В один из вечеров Александр неожиданно оказался наряженным в белого журавля с длиннющим жёлтым клювом, который щёлкал, если потянуть за потайную верёвочку. Папа превратил себя в «шест с призами», и они отправились на маскарад к Амори Дювалю.
Отец приводил Александра и к Листу, где дети исполняли «Симфонию игрушек» Гайдна[101]. Как они были красивы, эти гостиные с зеркалами, с паркетными, до блеска натёртыми полами, с обитыми шёлком стенами, эти салоны, где Мюссе[102], Виньи, Сулье прикидывались, будто Александр их интересует, где источающие восхитительные ароматы женщины обнимали его обнажёнными напудренными руками!
Но сколько месяцев горя отделяло Александра от этих редких дней счастья!
Ибо нападки на Дюма-отца никогда не прекращались, несмотря на его растущую известность, а может быть, именно поэтому.
Кое-кто утверждал, что все гнусные россказни, распускаемые на его счёт, исходят из одного источника.
— Кого именно? — спросил Дюма своего друга, уверявшего его в этом.
— Гранье де Касаньяка.
— Но что он может иметь против меня?
— Ничего. Он делает это, чтобы понравиться другому человеку, кто сделал на вас карикатуру, где вы в виде обезьяны вырезаете страницы из чужих произведений, чтобы вставить их в свои. Если вы помните карикатуру, то должны понять, кому Гранье хотел угодить. Вы не заметили в ней ничего странного?
— Я лишь обратил внимание, что среди писателей, которых якобы я обираю, фигурирует один живой француз — Виктор Гюго; все остальные — умершие классики.
— Значит, вы всё-таки заметили, что молодой, здравствующий автор назван в ряду классиков?
— И вы хотите, чтобы это стало доказательством того, что эту карикатуру на меня заказал Гюго? Полноте! Мы с Гюго любим и уважаем друг друга.
— Вспомните, что карикатура появилась в тот момент, когда Виктор Гюго поставил свою «Марию Тюдор», которая, как считают, во многом навеяна вашей «Кристиной»!
— Всегда найдутся люди, чтобы делать подобные наблюдения.

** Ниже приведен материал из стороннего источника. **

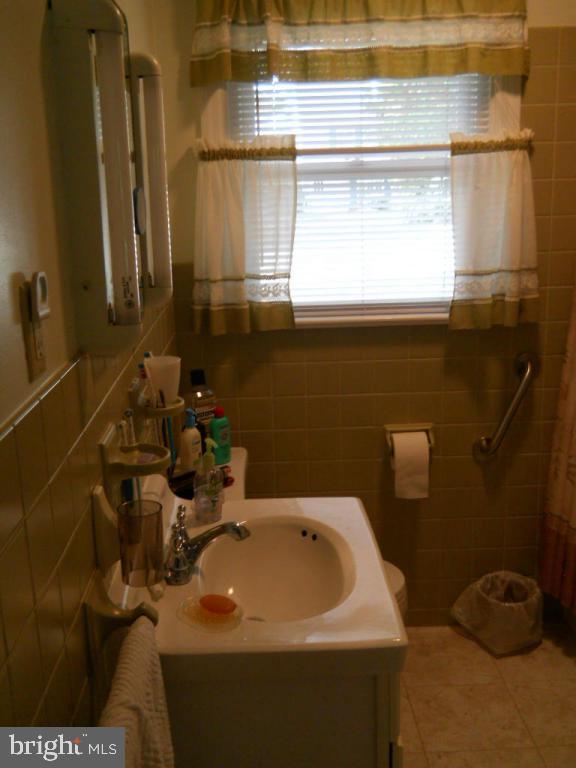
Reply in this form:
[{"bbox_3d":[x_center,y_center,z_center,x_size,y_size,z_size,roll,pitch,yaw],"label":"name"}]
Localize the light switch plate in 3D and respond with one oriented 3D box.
[{"bbox_3d":[-0.302,-0.064,0.973,0.011,0.116,0.071,-2,14,-2],"label":"light switch plate"}]

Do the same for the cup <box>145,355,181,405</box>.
[{"bbox_3d":[-0.251,-0.005,1.649,0.073,0.097,0.073,-2,14,-2],"label":"cup"}]

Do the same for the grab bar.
[{"bbox_3d":[0.707,0.084,2.637,0.075,0.373,0.072,24,12,-8],"label":"grab bar"}]

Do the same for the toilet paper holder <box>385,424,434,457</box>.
[{"bbox_3d":[0.393,0.183,2.642,0.162,0.106,0.090,-2,14,-2],"label":"toilet paper holder"}]

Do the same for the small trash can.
[{"bbox_3d":[0.701,0.759,2.722,0.250,0.218,0.222,1,14,9],"label":"small trash can"}]

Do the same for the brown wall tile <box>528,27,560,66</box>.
[{"bbox_3d":[0.747,-0.988,2.410,0.107,0.109,0.010,-2,14,-2],"label":"brown wall tile"}]

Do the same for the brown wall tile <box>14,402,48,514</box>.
[{"bbox_3d":[-0.293,0.081,0.940,0.010,0.108,0.108,-2,14,-2],"label":"brown wall tile"}]

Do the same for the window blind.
[{"bbox_3d":[0.222,-0.615,2.511,0.782,0.866,0.045,-2,14,-2],"label":"window blind"}]

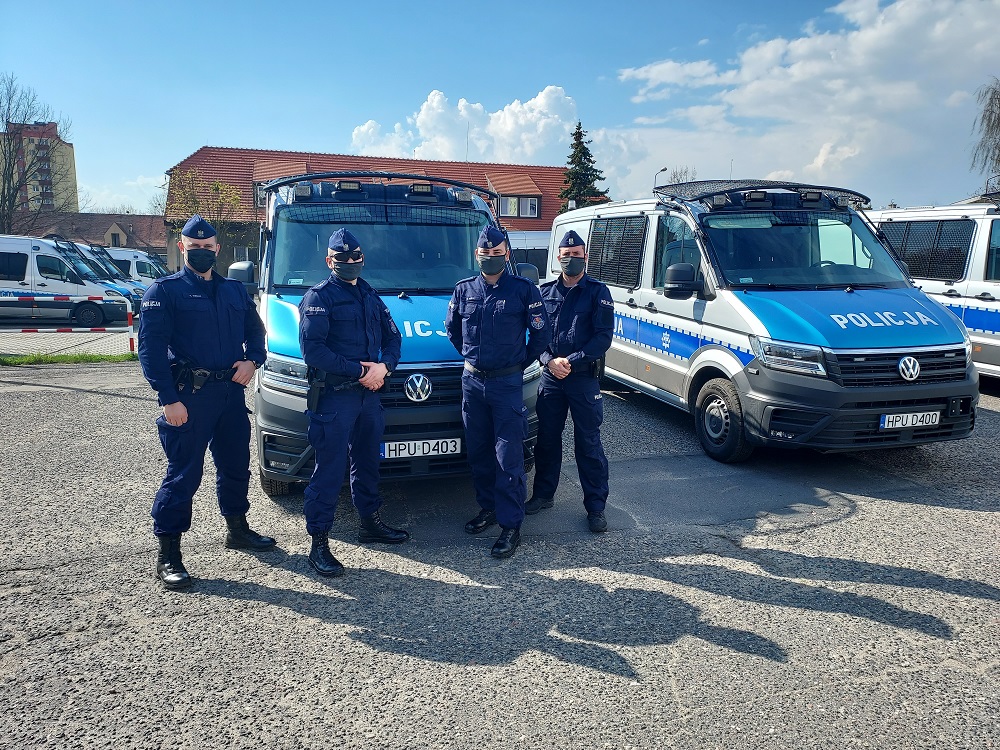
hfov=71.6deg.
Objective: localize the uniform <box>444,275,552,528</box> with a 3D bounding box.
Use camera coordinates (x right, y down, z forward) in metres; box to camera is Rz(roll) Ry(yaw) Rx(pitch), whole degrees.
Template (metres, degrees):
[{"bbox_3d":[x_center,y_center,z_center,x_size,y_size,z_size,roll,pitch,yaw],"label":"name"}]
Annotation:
[{"bbox_3d":[0.000,0.138,4.095,0.580,1.470,0.400,4,10,25],"label":"uniform"}]

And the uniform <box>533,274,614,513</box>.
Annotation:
[{"bbox_3d":[0.420,0.091,4.442,0.550,1.450,0.400,4,10,25],"label":"uniform"}]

— Пусть так, но сейчас Виктор Гюго готовит постановку своей «Лукреции Борджа», а о ней говорят, будто она похожа на вашу «Нельскую башню». Мы увидим, не попытается ли он и на сей раз обвинить вас в плагиате, сам пытаясь избежать обвинений в заимствованиях.
Через несколько месяцев ответом на это предположение стала пространная статья Гранье де Касаньяка в «Деба». Но это была не просто карикатура, а аргументированное обвинение. В одной колонке фигурировал фрагмент из «Дона Карлоса» Шиллера; в колонке напротив — сцена из пьесы Дюма «Двор Генриха III». Вторая сцена почти дословно повторяла шиллеровский текст.
Такое же сравнение проводилось между «Эгмонтом» Гёте и другой пьесой Дюма, между ещё какой-то его пьесой и драмой Кальдерона «Любовь и честь». Речь, в которой королева отрекается от трона в «Кристине» Дюма, воспроизводит речь короля из драмы Гюго «Эрнани», но поставлена она в другое место... И так далее.